Two of the most used docking programs belong to this class: GOLD[8] and AutoDock.[9] Genetic algorithms allow the exploration of a large conformational space – which is basically spanned by the protein and ligand jointly in this case – by representing each spatial arrangement of the pair as a “gene” with a particular energy. The entire genome thus represents the complete energy landscape which is to be explored. The simulation of the evolution of the genome is carried out by cross-over techniques similar to biological evolution, where random pairs of individuals (conformations) are “mated” with the possibility for a random mutation in the offspring. These methods have proven very useful in sampling the vast state-space while maintaining closeness to the actual process involved.

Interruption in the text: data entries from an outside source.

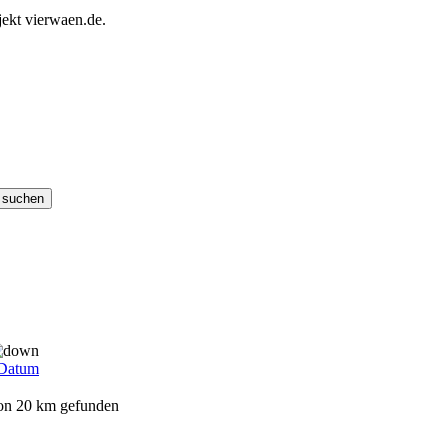
ekt vierwaen.de.
Datum
von 20 km gefunden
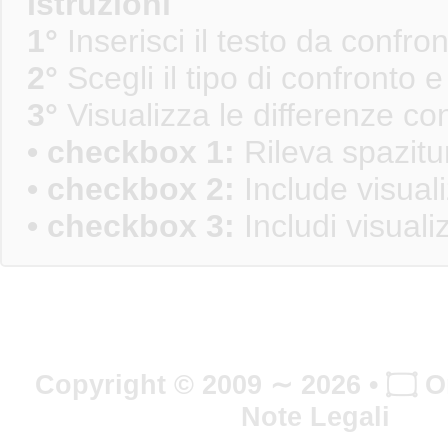
Istruzioni
1°
Inserisci il testo da confro
2°
Scegli il tipo di confronto e
3°
Visualizza le differenze con
•
checkbox 1:
Rileva spazitu
•
checkbox 2:
Include visual
•
checkbox 3:
Includi visual
Copyright © 2009 ∼ 2026 •
Note Legali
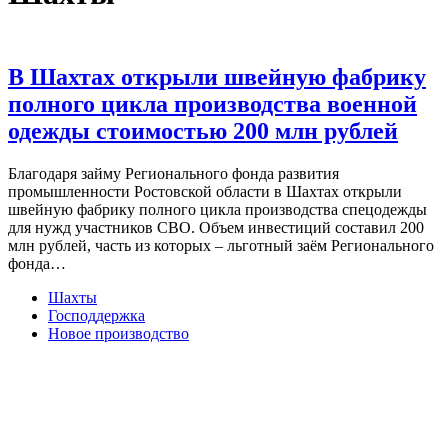
В Шахтах открыли швейную фабрику
полного цикла производства военной
одежды стоимостью 200 млн рублей
Благодаря займу Регионального фонда развития
промышленности Ростовской области в Шахтах открыли
швейную фабрику полного цикла производства спецодежды
для нужд участников СВО. Объем инвестиций составил 200
млн рублей, часть из которых – льготный заём Регионального
фонда…
Шахты
Господдержка
Новое производство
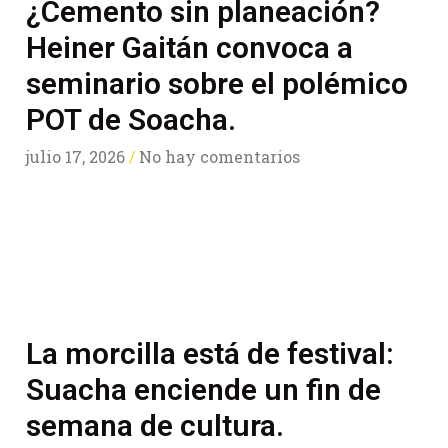
¿Cemento sin planeación?
Heiner Gaitán convoca a
seminario sobre el polémico
POT de Soacha.
julio 17, 2026
No hay comentarios
La morcilla está de festival:
Suacha enciende un fin de
semana de cultura.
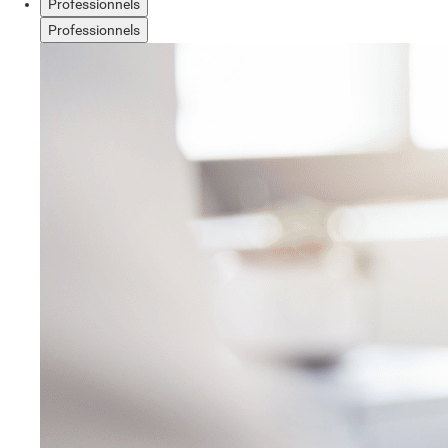
Professionnels
Professionnels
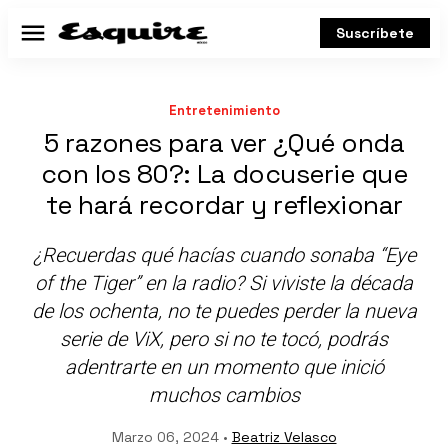
Suscríbete
Menú
Entretenimiento
5 razones para ver ¿Qué onda
con los 80?: La docuserie que
te hará recordar y reflexionar
¿Recuerdas qué hacías cuando sonaba “Eye
of the Tiger” en la radio? Si viviste la década
de los ochenta, no te puedes perder la nueva
serie de ViX, pero si no te tocó, podrás
adentrarte en un momento que inició
muchos cambios
Marzo 06, 2024 •
Beatriz Velasco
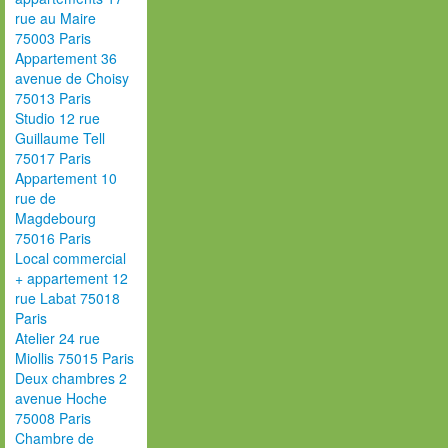
rue au Maire
75003 Paris
Appartement 36
avenue de Choisy
75013 Paris
Studio 12 rue
Guillaume Tell
75017 Paris
Appartement 10
rue de
Magdebourg
75016 Paris
Local commercial
+ appartement 12
rue Labat 75018
Paris
Atelier 24 rue
Miollis 75015 Paris
Deux chambres 2
avenue Hoche
75008 Paris
Chambre de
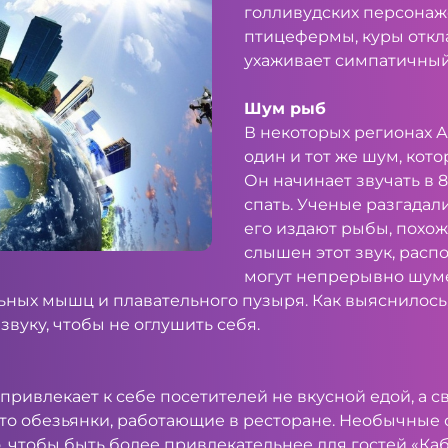
голливудских персонаж
птицефермы, куры откл
ухаживает симпатичный 
Шум рыб
В некоторых регионах 
один и тот же шум, кот
Он начинает звучать в 
спать. Ученые разгадали
его издают рыбы, похожи
слышен этот звук, расп
могут непрерывно шуме
льных мышц и плавательного пузыря. Как выяснилось
звуку, чтобы не оглушить себя.
привлекает к себе посетителей не вкусной едой, а 
 это обезьянки, работающие в ресторане. Необычны
го, чтобы быть более привлекательнее для гостей «Ка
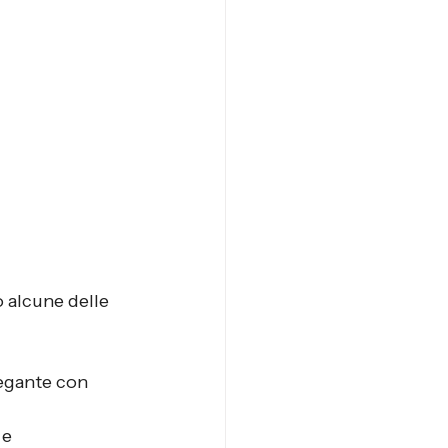
 alcune delle 
legante con 
 e 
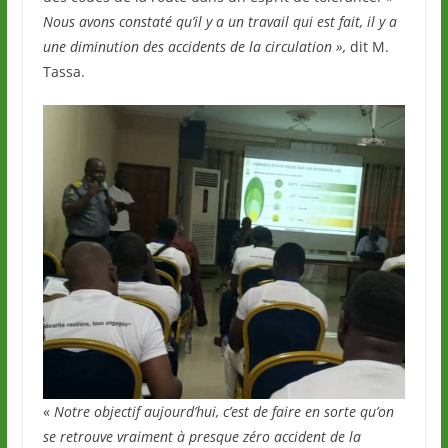
Nous avons constaté qu’il y a un travail qui est fait, il y a
une diminution des accidents de la circulation »,
dit M.
Tassa.
«
Notre objectif aujourd’hui, c’est de faire en sorte qu’on
se retrouve vraiment à presque zéro accident de la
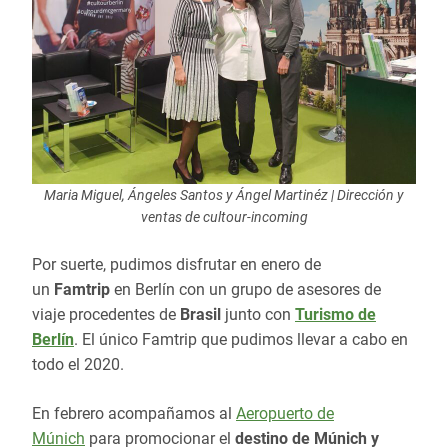
Maria Miguel, Ángeles Santos y Ángel Martinéz | Dirección y
ventas de cultour-incoming
Por suerte, pudimos disfrutar en enero de
un
Famtrip
en Berlín con un grupo de asesores de
viaje procedentes de
Brasil
junto con
Turismo de
Berlín
. El único Famtrip que pudimos llevar a cabo en
todo el 2020.
En febrero acompañamos al
Aeropuerto de
Múnich
para promocionar el
destino de Múnich y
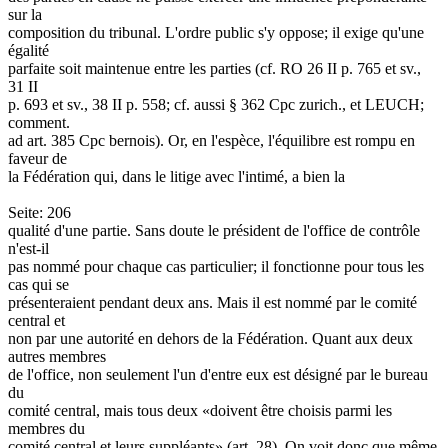
sur la
composition du tribunal. L'ordre public s'y oppose; il exige qu'une
égalité
parfaite soit maintenue entre les parties (cf. RO 26 II p. 765 et sv.,
31 II
p. 693 et sv., 38 II p. 558; cf. aussi § 362 Cpc zurich., et LEUCH;
comment.
ad art. 385 Cpc bernois). Or, en l'espèce, l'équilibre est rompu en
faveur de
la Fédération qui, dans le litige avec l'intimé, a bien la
Seite: 206
qualité d'une partie. Sans doute le président de l'office de contrôle
n'est-il
pas nommé pour chaque cas particulier; il fonctionne pour tous les
cas qui se
présenteraient pendant deux ans. Mais il est nommé par le comité
central et
non par une autorité en dehors de la Fédération. Quant aux deux
autres membres
de l'office, non seulement l'un d'entre eux est désigné par le bureau
du
comité central, mais tous deux «doivent être choisis parmi les
membres du
comité central et leurs suppléants» (art. 28). On voit donc que même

Although genetic algorithms are quite successful in sampling the large conformational space, many docking programs require the protein to remain fixed, while allowing only the ligand to flex and adjust to the active site of the protein. Genetic algorithms also require multiple runs to obtain reliable answers regarding ligands that may bind to the protein. The time it takes to typically run a genetic algorithm in order to allow a proper pose may be longer, hence these methods may not be as efficient as shape complementarity-based approaches in screening large databases of compounds. Recent improvements in using grid-based evaluation of energies, limiting the exploration of the conformational changes at only local areas (active sites) of interest, and improved tabling methods have significantly enhanced the performance of genetic algorithms and made them suitable for virtual screening applications.